Linnaeus had a great time at the vet yesterday. Lots of tummy rubs and good news. The new skin on his paws is coming back steadily. Hopefully, just one more week as a conehead. He’s feeling much better and a being a little toot again, running around and playing. The challenge is trying to keep him reigned enough so that the new skin doesn’t get damaged. It’s good to see him enjoying life once more.

This Post Has 8 Comments

  1. danger garden

    So good! What a fabulous adventure to took us on. I once brought back a baby ocotillo from my brother’s in Phoenix sadly I wasn’t able to keep it alive. Your fern and cactus photos and thoughts have me scheming on tucking a small cactus or two in near my Bommeria hispida. It’s growing to the side of a large Agave ovatifolia and a cactus would look grand.

    1. Botanica Chaotica

      We’ve tried ocotillos from cuttings several times. No luck. It’s always good to be scheming and hatching plans. Keeps the garden interesting and everyone else on their toes.

  2. Kris P

    First off, I’m happy to hear that Linnaeus is doing better! Second, I’m VERY impressed that you conducted such a thorough inventory of the area under 100 degree heat. It surprises me how green the area was but it amplifies the point that native plants do thrive even with pitiful annual rainfall. (“Normal” annual rainfall in my area is 14-15 inches, usually concentrated between November and early April.) I was surprised by the lichen, especially its bright colors.
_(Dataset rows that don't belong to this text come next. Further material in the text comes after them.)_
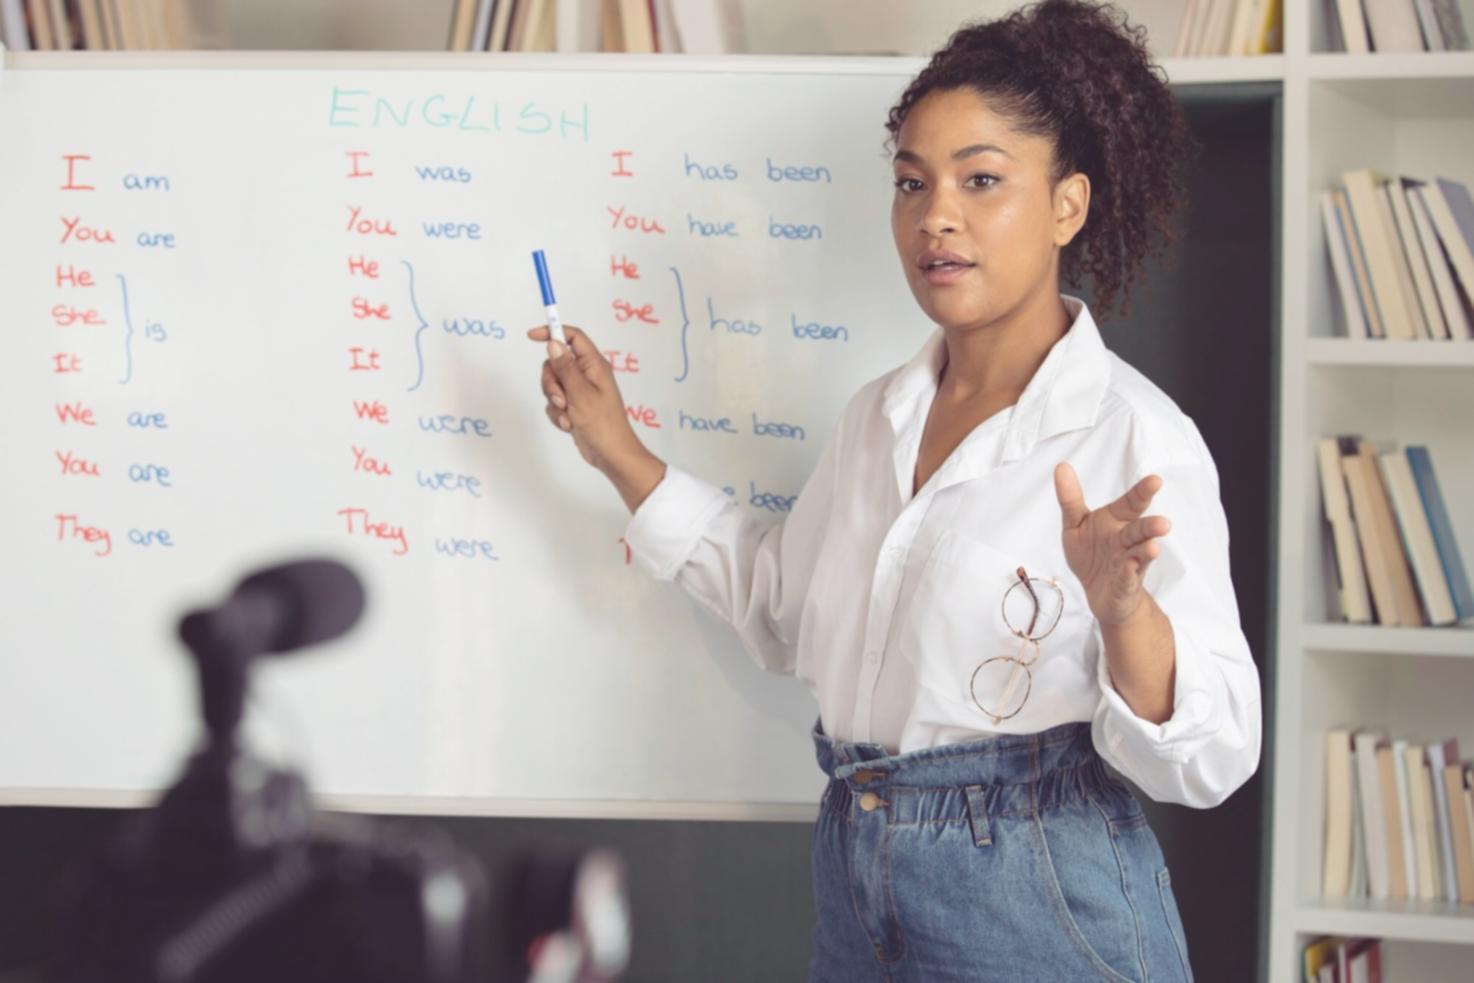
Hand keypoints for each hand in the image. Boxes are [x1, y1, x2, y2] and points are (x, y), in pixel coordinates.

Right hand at [527, 324, 665, 511]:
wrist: (610, 454)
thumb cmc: (602, 423)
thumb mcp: (581, 394)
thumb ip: (565, 368)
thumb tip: (553, 342)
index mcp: (594, 365)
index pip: (573, 337)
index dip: (553, 332)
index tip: (532, 336)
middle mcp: (586, 374)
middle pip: (555, 363)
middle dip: (551, 382)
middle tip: (562, 400)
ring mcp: (579, 391)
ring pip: (552, 385)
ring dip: (554, 402)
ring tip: (567, 416)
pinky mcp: (573, 406)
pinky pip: (554, 402)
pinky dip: (557, 414)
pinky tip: (569, 425)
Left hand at [1053, 462, 1170, 626]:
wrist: (1099, 592)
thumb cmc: (1091, 553)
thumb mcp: (1075, 524)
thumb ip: (1070, 499)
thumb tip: (1062, 466)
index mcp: (1117, 520)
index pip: (1132, 503)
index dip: (1143, 492)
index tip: (1155, 480)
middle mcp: (1127, 540)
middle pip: (1140, 530)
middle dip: (1152, 526)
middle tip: (1164, 523)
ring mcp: (1129, 563)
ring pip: (1140, 555)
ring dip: (1147, 551)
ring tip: (1153, 547)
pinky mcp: (1124, 584)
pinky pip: (1127, 578)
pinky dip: (1129, 573)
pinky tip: (1130, 568)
I think I need a Mammillaria. The Chaparral asphead is interesting too – the flower brought to mind a combination of an orchid and a nasturtium.

    1. Botanica Chaotica

      Although I love how beautiful and diverse everything is down there after a rainfall, the harsh, brown landscape really gets to me during the other 9 to 10 months. The lichens always amaze me though. Around here in Oregon, they tend to more greens, grays, and blue-grays. Yes! You hit it with that nasturium description for the Chaparral asphead – very apropo.

  3. tracy

    I very much enjoyed your series. I’m so happy for Linnaeus! It doesn’t look like it’s 100 at all, with the greenery here and there. The lichen is spectacular!

    1. Botanica Chaotica

      I had a lot of fun and learned many things writing it. It will be nice to have a reference to look back to when I visit again in the future.

  4. Beth@PlantPostings

    Your photos are fabulous–with the grand trees and the hills and the bright blue sky…gorgeous! Though 100 is hot, it actually sounds comfortable right now during cold winter days (although we’re having a mild winter). Anyway, thanks for sharing the beautiful memories, and I’m so happy that Linnaeus is happy and healing well.

    1. Botanica Chaotica

      It was one of my favorite places to visit. I just fall in love when there are that many different kinds of plants in one place. It’s been a lot of fun working on the series while it is pouring rain or too cold to be outside much. Scary times when Wisconsin is having a mild winter. I loved all the orchids you saw at Olbrich! I miss going over there to see all the plants.